As costs soar for cuts that traditionally are even less expensive, it’s increasingly important to pay attention to quality, Rinn believes. The better the meat, the less needed to truly satisfy.
For a 2,000 calorie-a-day diet, an adult needs only 5.5 ounces of lean protein, according to ChooseMyPlate.gov. U.S. consumers already have begun reducing their beef consumptions as vegetables and other protein sources take over center-of-plate positions.

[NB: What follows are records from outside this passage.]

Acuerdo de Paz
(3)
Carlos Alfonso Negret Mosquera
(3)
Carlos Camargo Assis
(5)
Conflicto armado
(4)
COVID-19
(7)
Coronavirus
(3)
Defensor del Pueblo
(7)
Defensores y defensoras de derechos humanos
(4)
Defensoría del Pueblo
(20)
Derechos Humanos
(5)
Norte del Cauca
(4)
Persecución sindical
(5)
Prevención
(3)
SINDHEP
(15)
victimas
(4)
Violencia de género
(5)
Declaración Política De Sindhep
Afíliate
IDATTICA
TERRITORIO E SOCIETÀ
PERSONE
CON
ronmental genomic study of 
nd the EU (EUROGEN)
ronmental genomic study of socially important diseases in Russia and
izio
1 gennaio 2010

Reading labels is a good place to start. The USDA grades beef as Prime, Choice, Select and Standard, which is frequently sold as ungraded or as store-brand meat. The higher the quality, the better the flavor, thanks to more marbling of the intramuscular fat that gives the meat its melt-in-the-mouth quality. A little goes a long way with Prime meat that can average 50 percent of its calories from fat.
Knowing where your meat comes from is the next step. At Oliver’s Markets in Santa Rosa and Cotati, for example, shoppers can select from Oliver’s Choice Natural Beef, Oliver’s USDA Prime, Humboldt Grassfed Beef or, just introduced in September, beef from Mindful Meats. The Point Reyes company works exclusively with pasture-based organic, non-GMO verified dairy producers in Sonoma and Marin counties to harvest retired milk cows.
Then, be sure to cook your investment correctly. When in doubt, ask the butcher.
“I can’t stress how important it is to let prime rib come to room temperature before roasting,” Rinn said of cuts that range from $19.99 to $23.75 a pound. “If you put it cold in a hot oven, it shocks the meat, contracts the proteins, forces juices out and toughens it.”
For a real bargain that tastes anything but, Rinn recommends his grass-fed chuck roast, at $8.99 a pound. He browns the seasoned meat, sears carrots, onions and leeks, and does a long, slow braise with tomato paste, garlic, red or white wine, herbs and beef stock.
The acid in the tomato helps tenderize the meat, while beef-friendly herbs like basil, thyme, sweet marjoram and rosemary add flavor layers. Rinn also likes a thick salt crust on his prime rib, rubbed in well so it penetrates the meat and alters proteins to add flavor and tenderize.